Kimin yanında yer alıyorsun İsrail. Kim istiyor ABD. Bu dünya kimseye kalmaz. Gelin ne doğruysa onu yapalım; sizin şanınıza şöhretinize bu yakışır.
4 sebeple: tarihi, insani, bölgesel sebeplerle burada olmak zorundayız. TSK için bir iktidar bir başbakan ne kamuoyu önünde ne söylemiştir; Ne gerekiyorsa yapın demiştir. Bundan sonra görev TSK'nındır. Siz bizi tenkit ederken, TSK'yı rencide ettiğinizin farkına varmıyorsunuz. Biz asker göndersek de göndermesek de büyük bir devletiz. Ama siz siyasi polemik yapmak için büyük devlet olacak mıyız olmayacak mıyız testi yapıyorsunuz. Böyle teste gerek yok, bizim büyüklüğümüz tarihte orta yerdedir. Terörle ilgili olarak konuşmaktan başka hangi projeyi önerdiniz. O zaman neyi konuşacağız kardeşim. Biz sizleri dinliyoruz ama sizin sabrınız yok. Galiba meclisten uzak kaldığınız için heyecanınız artmış.
Anap önerisi oylama sunuldu ve öneri kabul edildi.
OTURUMDAKİ PROGRAM
Hükümet adına Dışişleri Bakanı Abdullah Gül, Lübnan'a asker gönderilmesine ilişkin Genel Kurul'a 20 dakika boyunca bilgi verecek.

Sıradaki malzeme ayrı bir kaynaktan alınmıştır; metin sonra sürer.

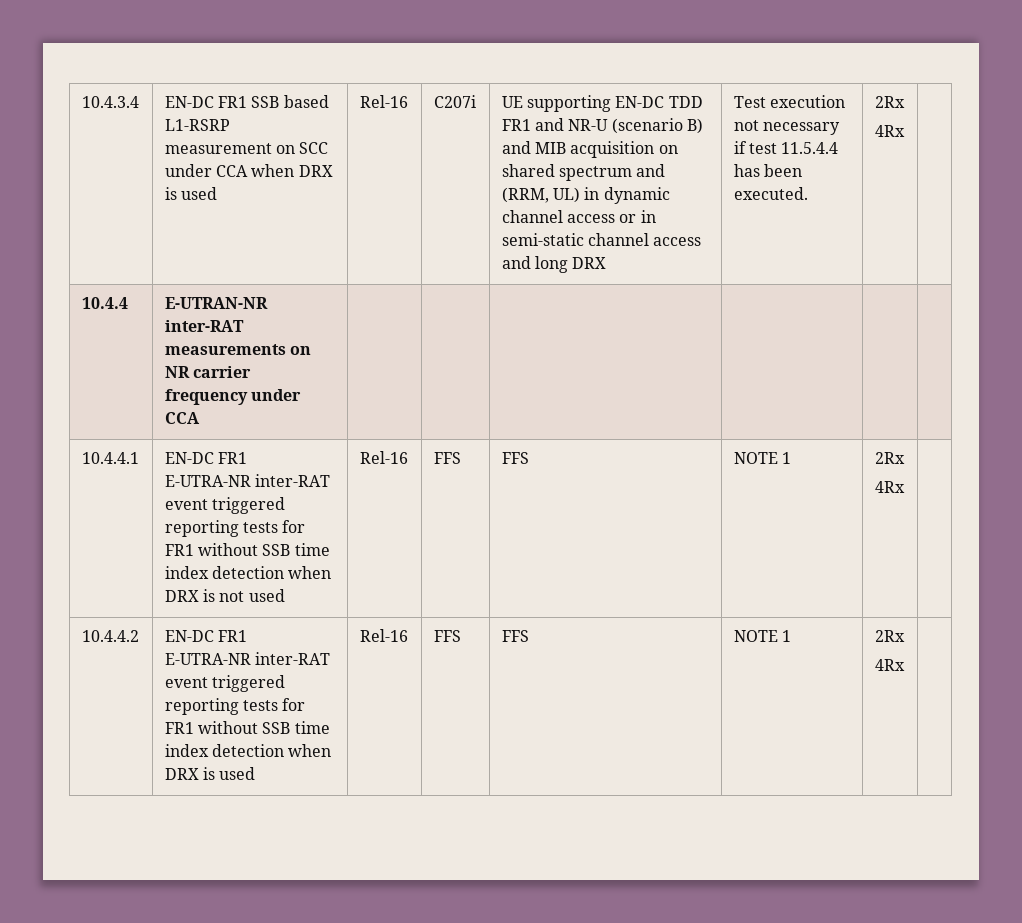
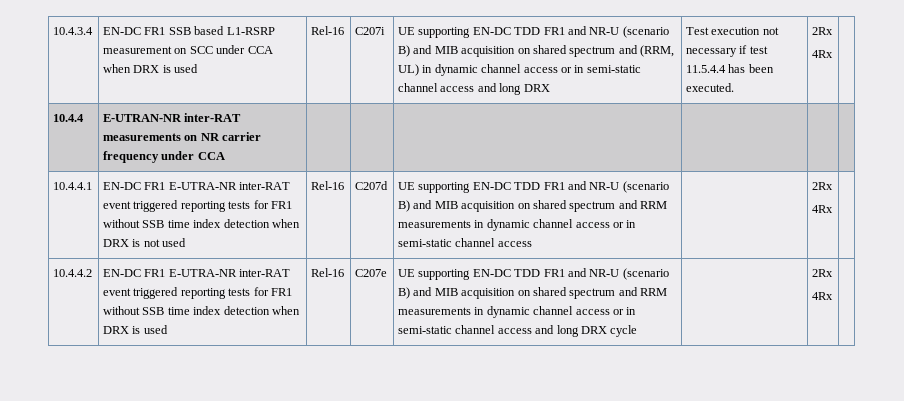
[433,452,461,464] [501,452,529,464] [733,452,791,464] FFS | FFS | NOTE 1 -> [355,181,389,190] [398,181,669,193] [398,200,668,212] [398,219,637,231] [398,238,532,247] C207d | UE supporting EN-DC TDD FR1 and NR-U (scenario B) and MIB acquisition on shared spectrum and RRM measurements in dynamic channel access or in semi-static channel access |
[433,630,461,642] [501,630,529,642] [733,630,791,642] FFS | FFS | NOTE 1 -> [355,269,388,277] [398,268,669,280] [398,287,668,299] [398,306,637,318] [398,325,638,337] C207e | UE supporting EN-DC TDD FR1 and NR-U (scenario B) and MIB acquisition on shared spectrum and RRM measurements in dynamic channel access or in semi-static channel access and long DRX cycle |

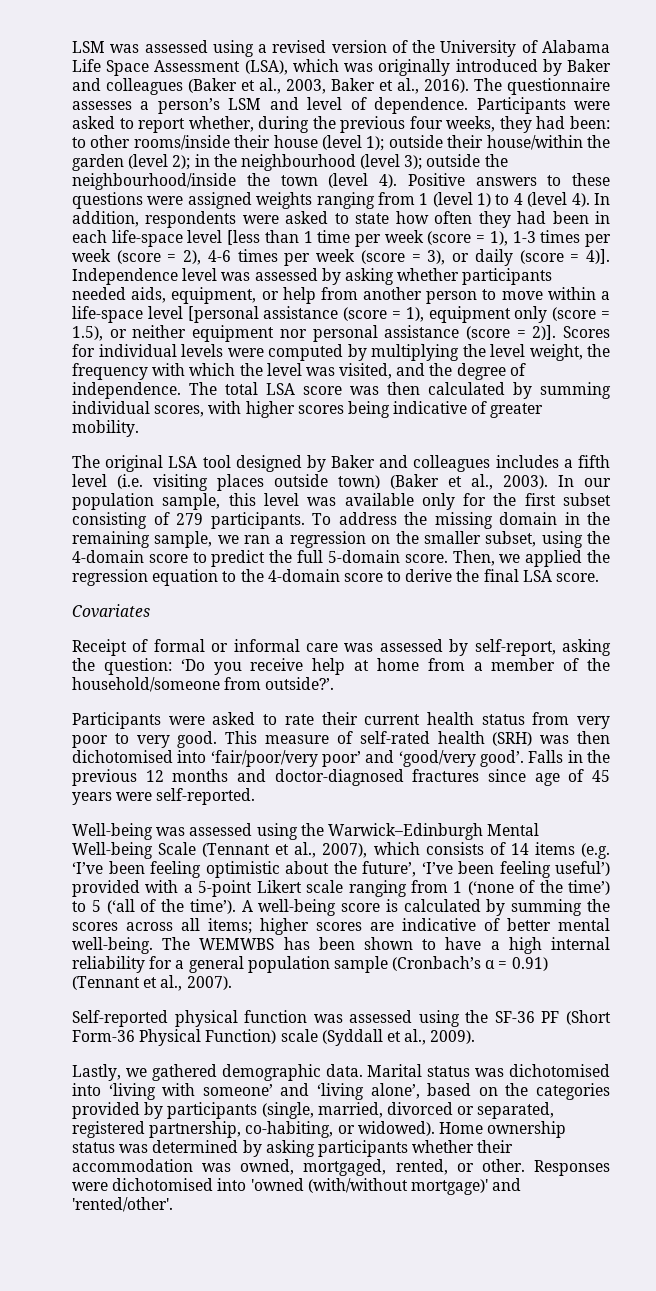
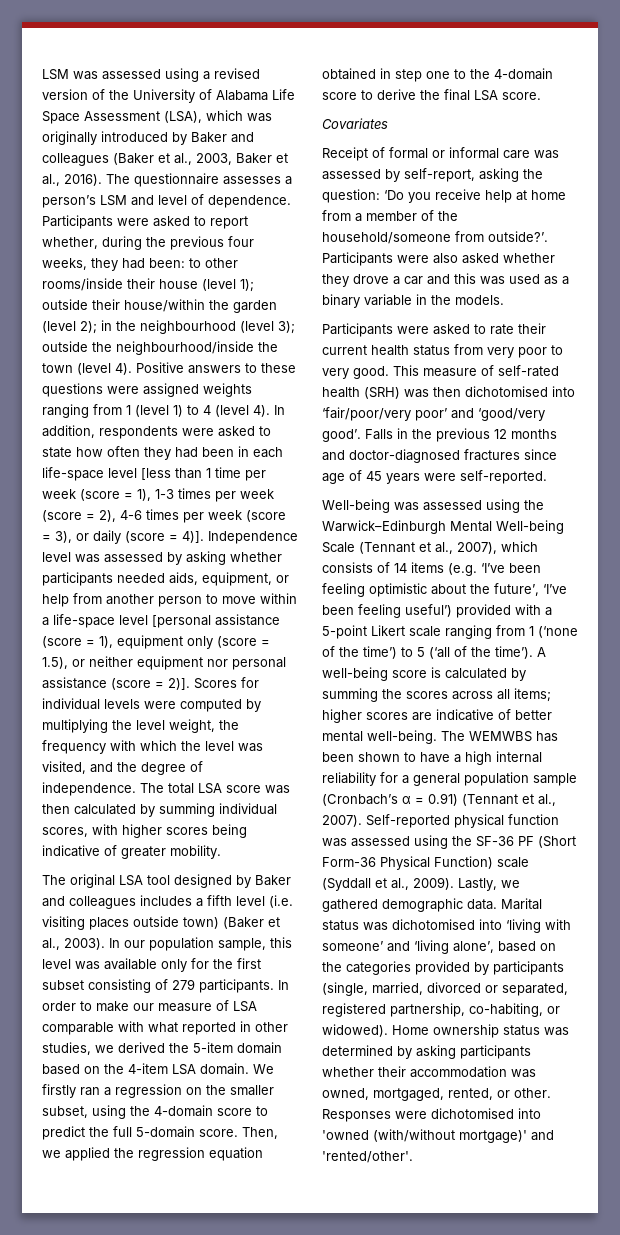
[312,512,610,529] [72,531,239,548] To address the missing domain in the remaining sample, we -> [278,980,289,990] [42,1000,257,1012] [42,1021,288,1035] [42,1042,282,1055] [42,1063,274,1075] [42,1084,76,1098] In order to make our measure of LSA comparable with what reported in other studies, we derived the 5-item domain based on the 4-item LSA domain. We firstly
(219, 577) none -> [322,68,450,82] obtained in step one
(335, 683) none -> [322,252,555,266] [322,273,569,287] [322,294,504,308] Participants were also asked whether they drove a car and this was used as a binary variable in the models.
(232, 983) // -> (362, 821) none
(476, 1037) // -> (454, 883) none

Daha sonra AK Parti, CHP ve Anavatan Partisi gruplarının temsilcileri 20'şer dakika söz alacak. CHP adına Genel Başkan Yardımcısı Onur Öymen konuşacak.
Şahıslar adına, DYP Genel Başkanı Mehmet Ağar ile 1 milletvekiline de 10'ar dakika söz verilecek.
Görüşmelerin tamamlanmasının ardından, Başbakanlık tezkeresi oylanacak.
Tezkerenin kabul edilmesi için, toplantıya katılanların salt çoğunluğunun 'evet' oyu kullanması gerekiyor.